To enable mission command for the river crossings, Soldiers from Alpha Company, 44th Expeditionary Signal Bn., 2nd Theater Signal Bde., are tasked to provide voice and data over U.S. and Army Coalition Mission Environment, or ACME, to the 648th MEB's main tactical operations center (TOC) and a forward command post near the actual crossing sites.
"Tonight we are providing tactical communications to the forward command presence when 648th MEB conducts their river crossing," said Sgt. Rogelio Hercules, the Network Operations noncommissioned officer in charge.
Hercules explained that the 648th MEB was simulating a tactical insertion during the river crossing, requiring it to establish another layer of command and control, a forward command post, to their existing structure.

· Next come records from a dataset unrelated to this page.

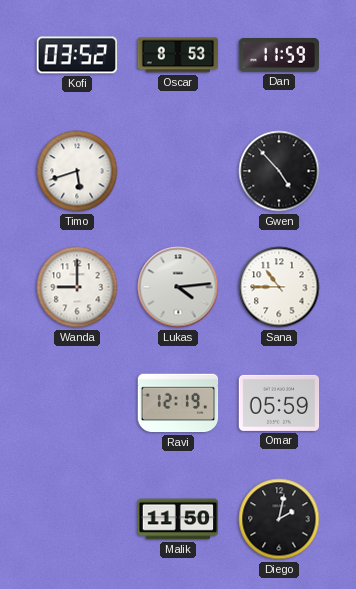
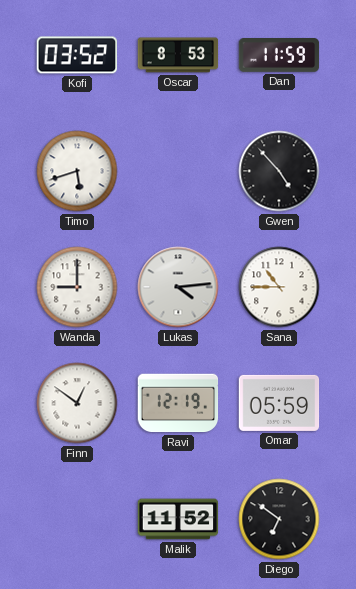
Finn: none -> 12:51
Malik: 11:50 -> 11:52
Diego: 2:02 -> 6:51
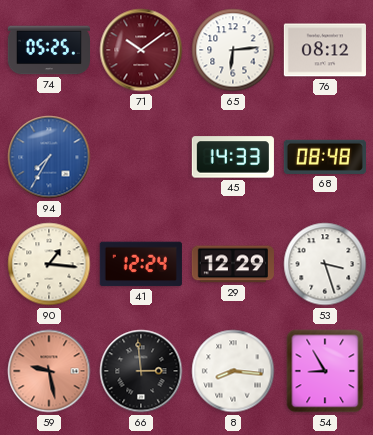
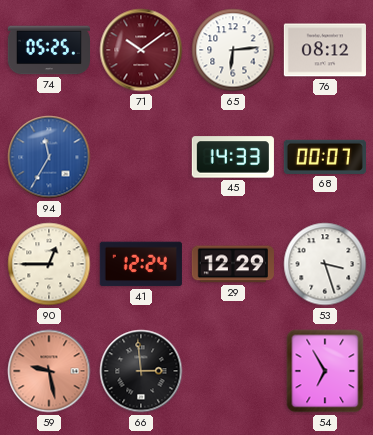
94: 7:35 -> 11:35
68: 08:48 -> 00:07
90: 1:16 -> 12:45
8: 8:16 -> none
54: 8:55 -> 6:55
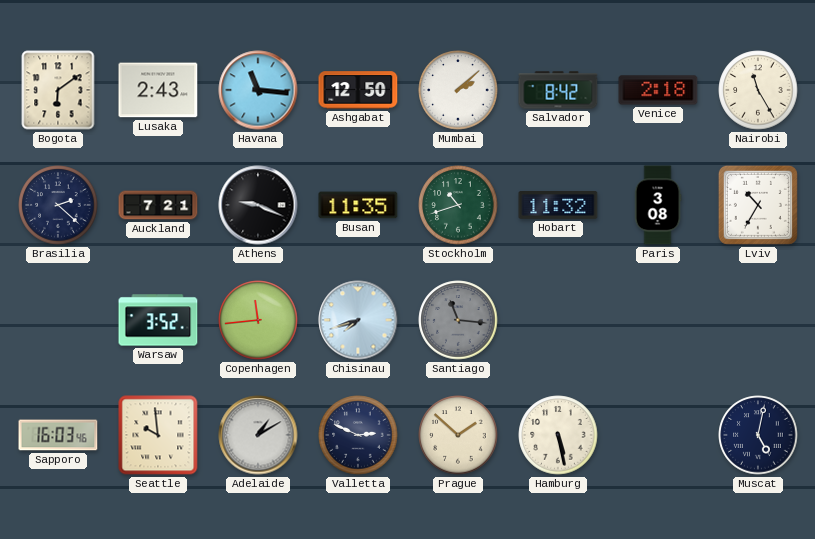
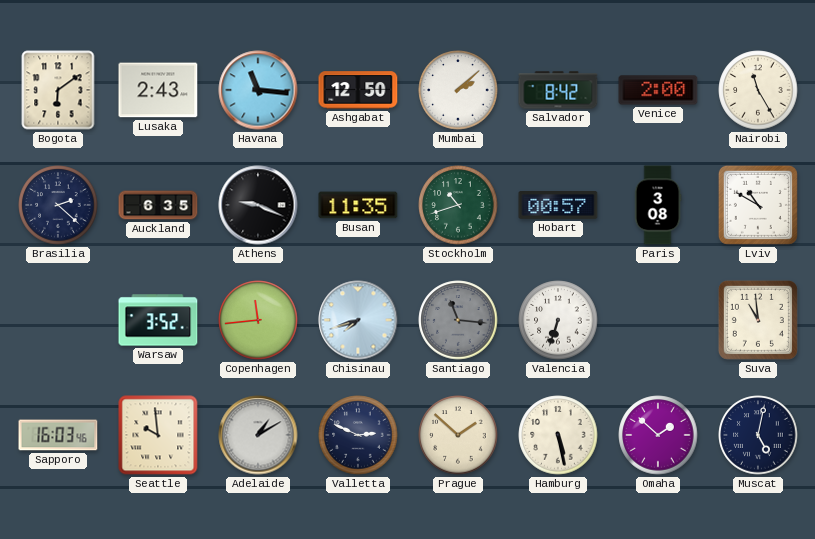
Venice: 2:18 -> 2:00
Auckland: 7:21 -> 6:35
Hobart: 11:32 -> 00:57
Lviv: 10:35 -> 10:50
Valencia: none -> 6:33
Suva: none -> 10:59
Omaha: none -> 1:52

"Our job is to implement an addition to our network," he said.
While it sounds easy, it's not. The Soldiers needed to find a way to establish a line-of-sight shot between the 648th MEB's two command posts 8 kilometers (4.97 miles) apart and through a dense urban area. The company's TOC was a hive of activity as Soldiers planned how to incorporate another user group into the network. After working through the day setting up dedicated antennas, configuring routers and running wires, the 648th MEB forward command post was ready to connect to the network just as the sun was setting.
"The training really forced us to practice finding innovative solutions to our supported unit's issues," said Capt. John Maham, commander of Alpha Company, 44th Expeditionary Signal Bn.
Linking the two command posts allows to the 648th MEB to exchange voice and data, including graphics, needed to build a Common Operating Picture and provide effective mission command of the river crossings.
"The realistic environment has really tested us in many ways. We get to take the lessons we learned here and really prepare for our next mission," Maham said.
2nd Theater Signal Brigade conducts Department of Defense Information Network operations to enable mission command in support of U.S. Army, Joint and multinational operations throughout the U.S. European Command and U.S. Africa Command areas of operation.